Abnormal Detection — Fraud Detection using Multivariate Gaussian Technique
by F. N . Logothetis
In data analysis, anomaly detection (also outlier detection) is the identification of rare items, events or observations which raise suspicions by differing significantly from the majority of the data. Typically the anomalous items will translate to some kind of problem such as bank fraud, a structural defect, medical problems or errors in a text. Anomalies are also referred to as outliers, novelties, noise, deviations and exceptions.
Three broad categories of anomaly detection techniques exist. Unsupervised anomaly detection techniques detect anomalies in an unlabeled test data set under the assumption that the majority of the instances in the data set are normal by looking for instances that seem to fit least to the remainder of the data set. Supervised anomaly detection techniques require a data set that has been labeled as “normal” and “abnormal” and involves training a classifier . Semi-supervised anomaly detection techniques construct a model representing normal behavior from a given normal training data set, and then test the likelihood of a test instance to be generated by the learnt model.
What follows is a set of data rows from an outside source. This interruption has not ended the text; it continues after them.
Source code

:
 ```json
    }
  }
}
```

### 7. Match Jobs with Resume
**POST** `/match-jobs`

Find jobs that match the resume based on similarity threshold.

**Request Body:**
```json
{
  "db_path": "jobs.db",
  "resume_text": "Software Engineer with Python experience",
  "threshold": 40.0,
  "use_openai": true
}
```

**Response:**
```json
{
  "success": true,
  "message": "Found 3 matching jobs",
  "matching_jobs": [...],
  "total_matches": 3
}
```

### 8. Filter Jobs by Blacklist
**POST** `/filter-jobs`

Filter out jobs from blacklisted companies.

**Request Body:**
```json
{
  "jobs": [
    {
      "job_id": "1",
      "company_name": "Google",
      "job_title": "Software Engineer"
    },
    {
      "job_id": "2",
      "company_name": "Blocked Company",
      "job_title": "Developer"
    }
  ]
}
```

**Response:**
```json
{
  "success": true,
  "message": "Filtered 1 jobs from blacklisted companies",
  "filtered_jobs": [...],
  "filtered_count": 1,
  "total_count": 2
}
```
In the majority of the cases, we have an unbalanced dataset, with many normal cases and rare abnormal, hence, well-known classifiers such as SVM, decision trees, or even neural nets will fail. In this paper, we adopt a unsupervised technique, called Multivariate Gaussian (MG), in order to tackle the issue of unbalanced or unlabeled data. Let’s revise the basics of MG.
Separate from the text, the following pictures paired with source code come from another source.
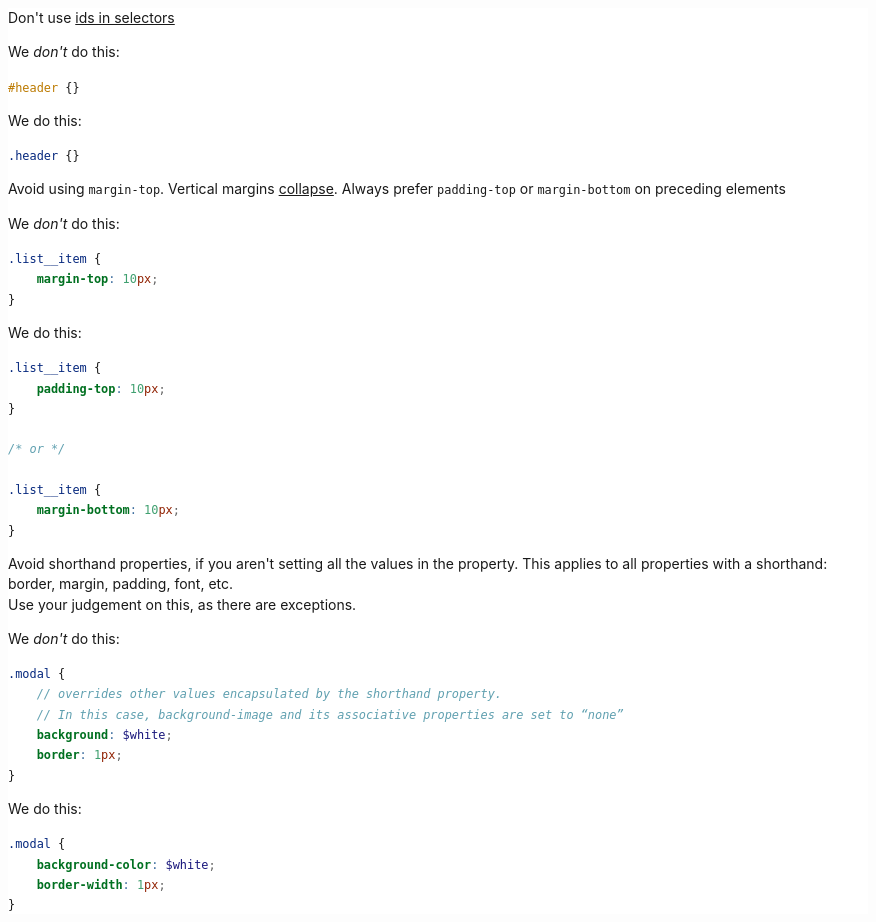 Don't use [ids in selectors](http://csswizardry.com/2011/09/when-using-ids-can-be-a-pain-in-the-class/)

We _don't_ do this:
```scss
#header {}
```

We do this:
```scss
.header {}
```

Avoid using `margin-top`. Vertical margins [collapse](https://developer.mozilla.org/en-US/docs/Web/CSS/CSS_Box_Model/Mastering_margin_collapsing). Always prefer `padding-top` or `margin-bottom` on preceding elements

We _don't_ do this:
```scss
.list__item {
    margin-top: 10px;
}
```

We do this:
```scss
.list__item {
    padding-top: 10px;
}

/* or */

.list__item {
    margin-bottom: 10px;
}
```

Avoid shorthand properties, if you aren't setting all the values in the property. This applies to all properties with a shorthand: border, margin, padding, font, etc.  
Use your judgement on this, as there are exceptions.

We _don't_ do this:
```scss
.modal {
    // overrides other values encapsulated by the shorthand property.
    // In this case, background-image and its associative properties are set to “none”
    background: $white;
    border: 1px;
}
```

We do this:
```scss
.modal {
    background-color: $white;
    border-width: 1px;
}
```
In probability theory and statistics, the MG is a generalization of the one-dimensional (univariate) normal distribution to higher dimensions. The multivariate normal distribution is often used to describe, at least approximately, any set of (possibly) correlated real-valued random variables each of which clusters around a mean value. Its importance derives mainly from the multivariate central limit theorem. The central limit theorem states that if you have a population with mean μ and standard deviation σ and take sufficiently large random samples from the population with replacement, then the distribution of the sample means will be approximately normally distributed. Let’s say that we want to detect an anomaly of aircraft engine and the mechanical engineers give as only some features, called x_i, where x1= heat generated, x2 = vibration intensity, x_N = fuel consumption. For better representation of the input information, we collect all the above features in a vector x = [x1, x2,.., xN]. The MG is formulated as,
where the parameters μ, Σ is calculated as
where m is the size of the training set. The μ is a vector and at each row contains the mean value of each input feature x_i. The second parameter (Σ) is the covariance matrix, which describes the level of correlation of the input features x. The |Σ| is the determinant of the matrix Σ, and x^(i) is the i^th training sample. Hence, μ, Σ are derived from the training set.
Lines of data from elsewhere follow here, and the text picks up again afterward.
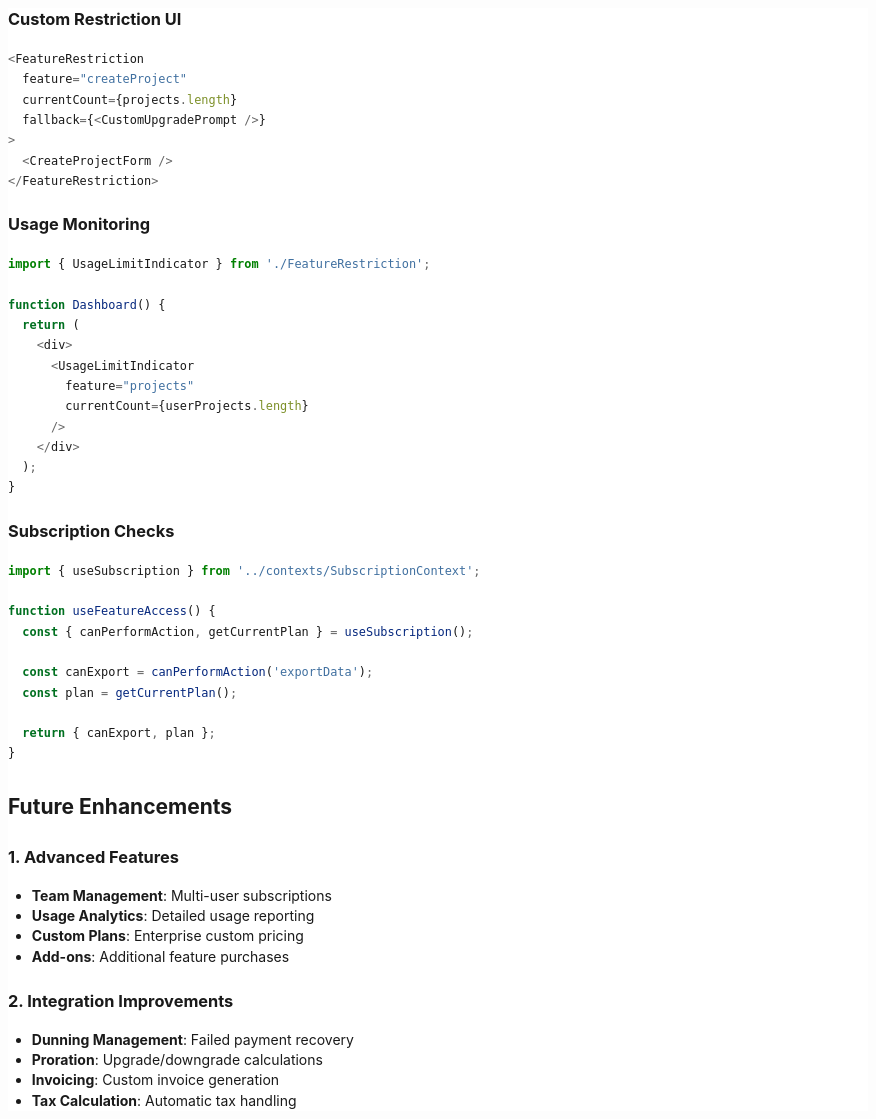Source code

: ### Custom Restriction UI
```javascript
<FeatureRestriction 
  feature="createProject" 
  currentCount={projects.length}
  fallback={<CustomUpgradePrompt />}
>
  <CreateProjectForm />
</FeatureRestriction>
```

### Usage Monitoring
```javascript
import { UsageLimitIndicator } from './FeatureRestriction';

function Dashboard() {
  return (
    <div>
      <UsageLimitIndicator 
        feature="projects" 
        currentCount={userProjects.length} 
      />
    </div>
  );
}
```

### Subscription Checks
```javascript
import { useSubscription } from '../contexts/SubscriptionContext';

function useFeatureAccess() {
  const { canPerformAction, getCurrentPlan } = useSubscription();
  
  const canExport = canPerformAction('exportData');
  const plan = getCurrentPlan();
  
  return { canExport, plan };
}
```

## Future Enhancements

### 1. **Advanced Features**
- **Team Management**: Multi-user subscriptions
- **Usage Analytics**: Detailed usage reporting
- **Custom Plans**: Enterprise custom pricing
- **Add-ons**: Additional feature purchases

### 2. **Integration Improvements**
- **Dunning Management**: Failed payment recovery
- **Proration**: Upgrade/downgrade calculations
- **Invoicing**: Custom invoice generation
- **Tax Calculation**: Automatic tax handling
p(x; μ, Σ) indicates the probability of a specific input x (how probable is the fact that x follows the GM distribution with parameters (μ, Σ)). If this probability is under a threshold ( ε), then the input is not normal (not part of our GM, abnormal). On the other hand, if this probability is greater or equal than ε ( p(x; μ, Σ) ≥ ε), then the input x is normal.
Now let’s dive into another problem, which is called ‘Credit Card Fraud Detection’. It is important for credit card companies to recognize fraudulent credit card transactions so that customers are not charges for items that they did not purchase. A available dataset of for this problem could be found at Kaggle: https://www.kaggle.com/mlg-ulb/creditcardfraud. Download .csv file and open it. This dataset comprises a series of transactions, with 28 features (from V1- V28). For confidentiality reasons, we don’t know exactly the name of each feature, but the dataset is labeled. If Class = 1, then the transaction is fraud and abnormal. Our goal is to classify correctly the fraud/non fraud transactions.
Step 1: Read .csv file
Step 2: Since the features cannot be plotted, due to the their high dimensional space, we extract the two most important principal components.
The above figure depicts, the two most important principal components. We observe that some fraud and non fraud cases are overlapped, hence, it will be difficult to classify correctly all the possible inputs.
When we make assumption about the underlying distribution of the data, we have to be sure that this assumption is approximately close to reality. For this problem, we assume that the data are drawn by normal gaussian distribution. The following figures, show that the input features are almost similar to gaussian. If the data are non-gaussian , then is considered profitable strateg to transform them using the functions log (x), log(x +1), sqrt(x), or x^ 0.5.
Step 3: Calculate multivariate gausssian parameters and pdf.
ε-hyperparameter is considered to be critical for the performance of the algorithm. Technically speaking, ε value is the threshold that divides the decision boundaries into two pieces. An input with probability under that threshold will be considered abnormal, and it will be classified as fraud. The most promising technique of finding the best ε laying on trail and error. In other words, all the possible ε values will be examined and the optimal option will be selected. The aforementioned technique is called cross validation. As final step, the MG is evaluated by leveraging the test data.